Wednesday, December 6, 2017

The Incredible Shrinking Millpond

First in a multi-part series AT THE MILL. According to one account the millpond was 18.2 acres and the Ben Smith impoundment between the dam and White Pond Road bridge was 18.8 acres. 

Then genius of Amory Maynard was to separate the mill from the dam. By doing so, a large dam could be constructed upstream from where a small dam was, at Mill Street, and the new woolen mill located downstream. This separation created a larger vertical drop. And as water power is created by a combination of volume and vertical drop, more power. By creating the Ben Smith Dam, connecting canal, mill pond, and securing water rights upriver, including to Boone Pond and Fort Meadow Pond, the mill was able to operate year-round with a volume of 100 cubic feet per second, equivalent to 50,000 gallons per minute, and a vertical drop of close to twenty feet.

Aerial view drawing of the center of Maynard, MA (1879), showing the
mill pond much larger then compared to today. Click on photos to enlarge.
Canal enters pond from left. Water exits under mill to river on right.
Power production was on the order of 50 horsepower. Not much, which is why not too long after the railroad reached Assabet Village the mill was adding coal-fired steam engines. By 1879, the year the aerial view image of the center of Maynard was published, the mill complex had grown to six major buildings and two smokestacks. Water was still essential for the steam engines, and to wash the raw wool and the finished cloth after the dyeing process.

The aerial view shows a much larger mill pond than we have now. Size was not essential to maintain an adequate water reserve, as the canal connected the mill pond to the much larger body of water held back by the Ben Smith Dam. Through the years, various projects nibbled away at the pond. The three large mill buildings fronting the pond are partially over the water, and actually required draining the pond in 1916-18 during construction of the last one. When this was taking place a trestle and flume (large wooden pipe) crossed the drained pond from the west side. This was to provide water necessary to wash and process the wool. The trestle had still been relatively intact during a partial pond draining back in 1977. Remnants of the trestle can be seen protruding above the water’s surface when the pond level drops in summer.

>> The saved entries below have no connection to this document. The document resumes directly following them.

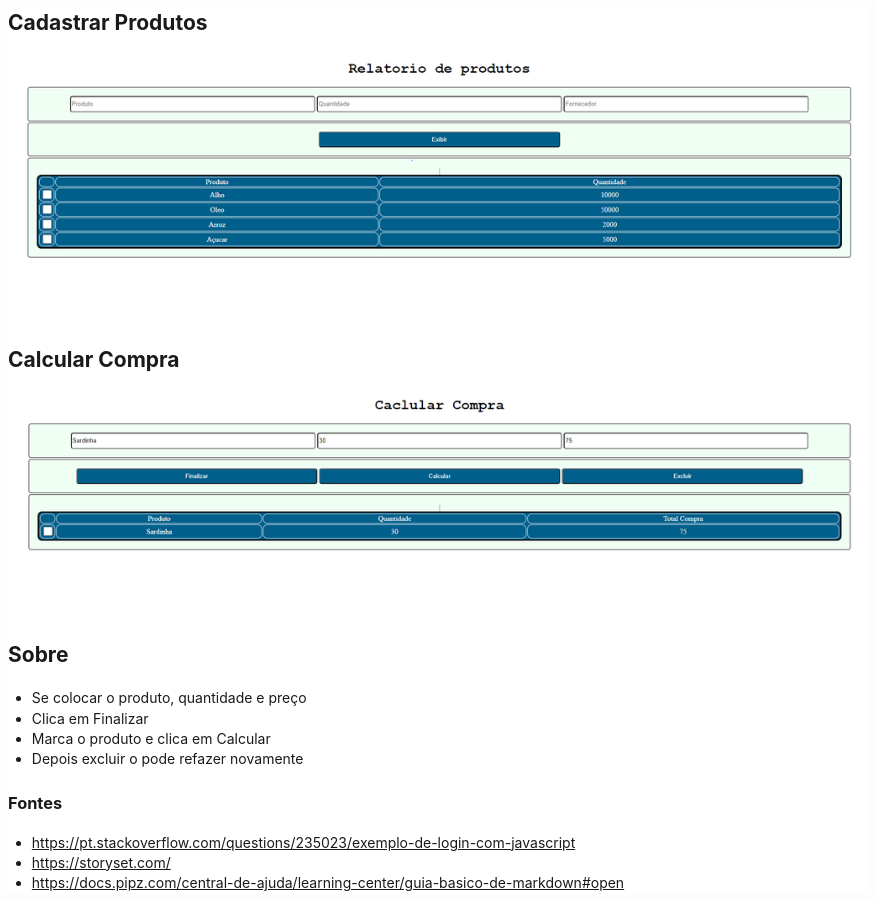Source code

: ## Cadastrar Produtos
![Sistema estoque - trabalho do ED](RelatorioProdutos.PNG)

## Calcular Compra
![Sistema estoque - trabalho do ED](TotalCompra.PNG)
## Sobre
* Se colocar o produto, quantidade e preço
* Clica em Finalizar 
* Marca o produto e clica em Calcular
* Depois excluir o pode refazer novamente

### Fontes
* https://pt.stackoverflow.com/questions/235023/exemplo-de-login-com-javascript
* https://storyset.com/
* https://docs.pipz.com/central-de-ajuda/learning-center/guia-basico-de-markdown#open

Trestle across the millpond, 1977. The trestle was built in 1916 when the
pond was drained for construction of Building 1. It had held a flume that
conveyed water to the mill. Courtesy Maynard Historical Society.
West of Sudbury Road, land was filled in for construction of the school that was associated with Saint Bridget Parish. A large part of the south side of the pond was filled in to create the parking lot that extends to Building 5 (Stratus Technologies and Battle Road Brewery). Land was created on the north side for the parking lot that serves as the site for the Maynard Farmers’ Market. Before the 2008 recession, Wellesley Management, the past owner/operator of the mill complex, had proposed to build an office building on the south side, and either a multi-level parking garage for more than 1,000 cars, or else fill in much more of the pond for parking. This did not come to pass, but clarified that the owners of the mill own the pond. One restriction on the pond owners is that water cannot be diverted from the river to the millpond when volume in the river drops below 39 cubic feet per second.

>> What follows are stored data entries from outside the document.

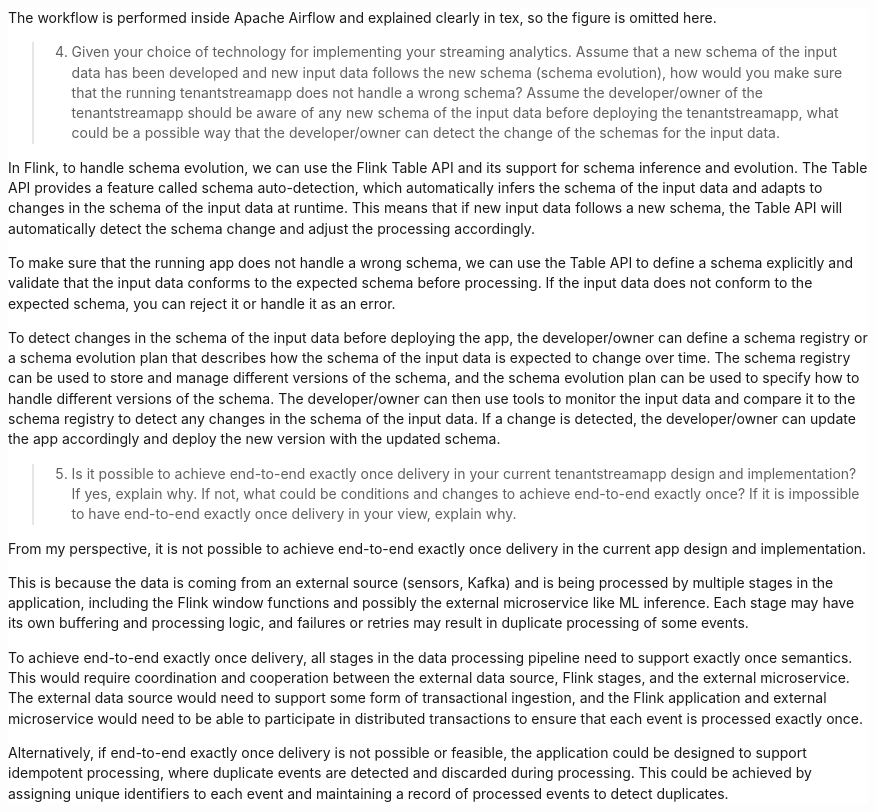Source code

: The workflow is performed inside Apache Airflow and explained clearly in tex, so the figure is omitted here.

> 4. Given your choice of technology for implementing your streaming analytics. Assume that a new schema of the input data has been developed and new input data follows the new schema (schema evolution), how would you make sure that the running tenantstreamapp does not handle a wrong schema? Assume the developer/owner of the tenantstreamapp should be aware of any new schema of the input data before deploying the tenantstreamapp, what could be a possible way that the developer/owner can detect the change of the schemas for the input data.

In Flink, to handle schema evolution, we can use the Flink Table API and its support for schema inference and evolution. The Table API provides a feature called schema auto-detection, which automatically infers the schema of the input data and adapts to changes in the schema of the input data at runtime. This means that if new input data follows a new schema, the Table API will automatically detect the schema change and adjust the processing accordingly.

To make sure that the running app does not handle a wrong schema, we can use the Table API to define a schema explicitly and validate that the input data conforms to the expected schema before processing. If the input data does not conform to the expected schema, you can reject it or handle it as an error.

To detect changes in the schema of the input data before deploying the app, the developer/owner can define a schema registry or a schema evolution plan that describes how the schema of the input data is expected to change over time. The schema registry can be used to store and manage different versions of the schema, and the schema evolution plan can be used to specify how to handle different versions of the schema. The developer/owner can then use tools to monitor the input data and compare it to the schema registry to detect any changes in the schema of the input data. If a change is detected, the developer/owner can update the app accordingly and deploy the new version with the updated schema.


> 5. Is it possible to achieve end-to-end exactly once delivery in your current tenantstreamapp design and implementation? If yes, explain why. If not, what could be conditions and changes to achieve end-to-end exactly once? If it is impossible to have end-to-end exactly once delivery in your view, explain why.

From my perspective, it is not possible to achieve end-to-end exactly once delivery in the current app design and implementation.

This is because the data is coming from an external source (sensors, Kafka) and is being processed by multiple stages in the application, including the Flink window functions and possibly the external microservice like ML inference. Each stage may have its own buffering and processing logic, and failures or retries may result in duplicate processing of some events.

To achieve end-to-end exactly once delivery, all stages in the data processing pipeline need to support exactly once semantics. This would require coordination and cooperation between the external data source, Flink stages, and the external microservice. The external data source would need to support some form of transactional ingestion, and the Flink application and external microservice would need to be able to participate in distributed transactions to ensure that each event is processed exactly once.

Alternatively, if end-to-end exactly once delivery is not possible or feasible, the application could be designed to support idempotent processing, where duplicate events are detected and discarded during processing. This could be achieved by assigning unique identifiers to each event and maintaining a record of processed events to detect duplicates.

Mill pond partially iced over, circa 1930. Note that the pond is much larger
than it is today, and there are no parking lots. Estimated date from fact that
Riverside CO-OP building (burned Jan 1936) is in photo.
The amount of water in the pond is controlled at both ends, a gatehouse on the canal for flow in, and a similar gate near the end of Building 3 for flow out. This past summer, Mill & Main had some problems with the pond mysteriously filling to overflowing despite the summer drought and despite periodically letting water out. Problem solved when water was observed entering at the gatehouse, with an estimated round-the-clock inflow of 10,000 gallons per minute. Scuba divers were hired. Turns out that a tree stump had become wedged in the opening, preventing the gate from closing completely.

Back in the day of looser regulations and liabilities, the mill pond provided recreational opportunities for residents of Maynard. People fished, boated and swam. The pond, fed by water from the river, was far cleaner than the river downstream of the mill’s discharges. But not entirely clean, as upriver, Hudson, Stow and other towns were discharging their own mill wastes. Even so, an ice house was filled with ice every winter. Ice skating took place, with the occasional fall-through, and either rescue or fatality.